Lieber Leser:innen, dieser Beitrag ist Teil 5 der Themenreihe Schienensuizid.
Der vorhergehende Beitrag ist folgender: Wenn die Welt still steht. (Teil 4)

Ich ertappe mich ab dem Tag, als mein Bruder seinen Lebensatem aufgab, mehr und mehr dabei, wie ich meinen Atem anhalte, um der schmerzvollen Wellen zu begegnen, die immer wieder heranrollen. Es heißt nicht umsonst Lebensatem, denn ich gerate in eine Spirale aus wegdrücken, Leben-Anhalten, kämpfen und portionsweiser Akzeptanz dessen, was geschehen ist.
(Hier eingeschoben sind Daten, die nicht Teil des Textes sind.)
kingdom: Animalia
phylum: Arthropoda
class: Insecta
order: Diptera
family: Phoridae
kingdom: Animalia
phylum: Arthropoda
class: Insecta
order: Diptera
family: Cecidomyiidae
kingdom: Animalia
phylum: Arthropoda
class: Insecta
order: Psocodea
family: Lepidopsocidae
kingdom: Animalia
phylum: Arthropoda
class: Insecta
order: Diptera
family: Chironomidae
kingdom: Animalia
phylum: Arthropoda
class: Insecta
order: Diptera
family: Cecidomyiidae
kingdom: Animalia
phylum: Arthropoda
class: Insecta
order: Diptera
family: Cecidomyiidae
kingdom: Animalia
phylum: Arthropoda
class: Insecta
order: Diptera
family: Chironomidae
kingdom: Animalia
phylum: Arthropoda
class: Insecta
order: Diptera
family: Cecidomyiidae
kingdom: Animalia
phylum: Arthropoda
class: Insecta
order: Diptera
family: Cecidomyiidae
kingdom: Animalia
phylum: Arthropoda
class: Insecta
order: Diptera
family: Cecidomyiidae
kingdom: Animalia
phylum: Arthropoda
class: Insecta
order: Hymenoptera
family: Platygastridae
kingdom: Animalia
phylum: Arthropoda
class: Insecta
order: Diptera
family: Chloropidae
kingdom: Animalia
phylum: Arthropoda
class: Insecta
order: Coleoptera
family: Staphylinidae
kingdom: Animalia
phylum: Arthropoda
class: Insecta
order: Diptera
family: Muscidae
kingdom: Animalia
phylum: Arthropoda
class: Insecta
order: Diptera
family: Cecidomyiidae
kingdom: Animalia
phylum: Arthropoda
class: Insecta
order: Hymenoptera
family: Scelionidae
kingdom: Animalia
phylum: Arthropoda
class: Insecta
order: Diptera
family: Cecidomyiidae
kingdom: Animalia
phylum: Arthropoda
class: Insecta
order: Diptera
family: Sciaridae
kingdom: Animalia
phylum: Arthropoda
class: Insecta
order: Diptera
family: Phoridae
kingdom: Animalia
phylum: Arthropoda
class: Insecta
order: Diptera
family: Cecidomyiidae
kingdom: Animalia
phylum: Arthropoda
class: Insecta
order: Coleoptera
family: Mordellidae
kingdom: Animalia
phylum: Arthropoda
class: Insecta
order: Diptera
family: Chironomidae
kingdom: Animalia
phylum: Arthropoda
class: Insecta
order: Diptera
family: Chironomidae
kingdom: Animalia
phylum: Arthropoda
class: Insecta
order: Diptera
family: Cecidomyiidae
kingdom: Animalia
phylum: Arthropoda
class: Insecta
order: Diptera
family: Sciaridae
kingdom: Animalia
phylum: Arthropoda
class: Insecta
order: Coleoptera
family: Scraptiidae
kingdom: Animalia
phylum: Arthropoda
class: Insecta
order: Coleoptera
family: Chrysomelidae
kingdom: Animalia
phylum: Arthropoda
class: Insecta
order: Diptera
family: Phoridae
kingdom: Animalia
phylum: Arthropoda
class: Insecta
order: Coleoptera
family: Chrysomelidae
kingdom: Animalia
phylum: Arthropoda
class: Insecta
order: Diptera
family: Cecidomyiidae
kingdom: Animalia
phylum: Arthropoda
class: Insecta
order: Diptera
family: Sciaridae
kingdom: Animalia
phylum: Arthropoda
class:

Welch‘ entlarvende Erkenntnis, dass durch völlige Verzweifelung ein Mensch sein Leben loslässt und ich es dadurch (trotzdem) nicht schaffe, meine Blockaden zu durchbrechen. Ebenso ist es mir unverständlich, warum ein so ausserordentliches Erlebnis das Bollwerk nicht zum Einsturz bringt – welche Kräfte halten alles zusammen? Wie muss man dem Begegnen? Ist es eine Typfrage? Also eine charakterliche Eigenschaft, ähnlich eines sortierten Kartenblattes, welches man auf die Hand bekommt, mit dem man nicht jede erdenkliche Gewinnerstraße auslegen kann? Oder liegt dem ein unbändiger Lebenswille zugrunde?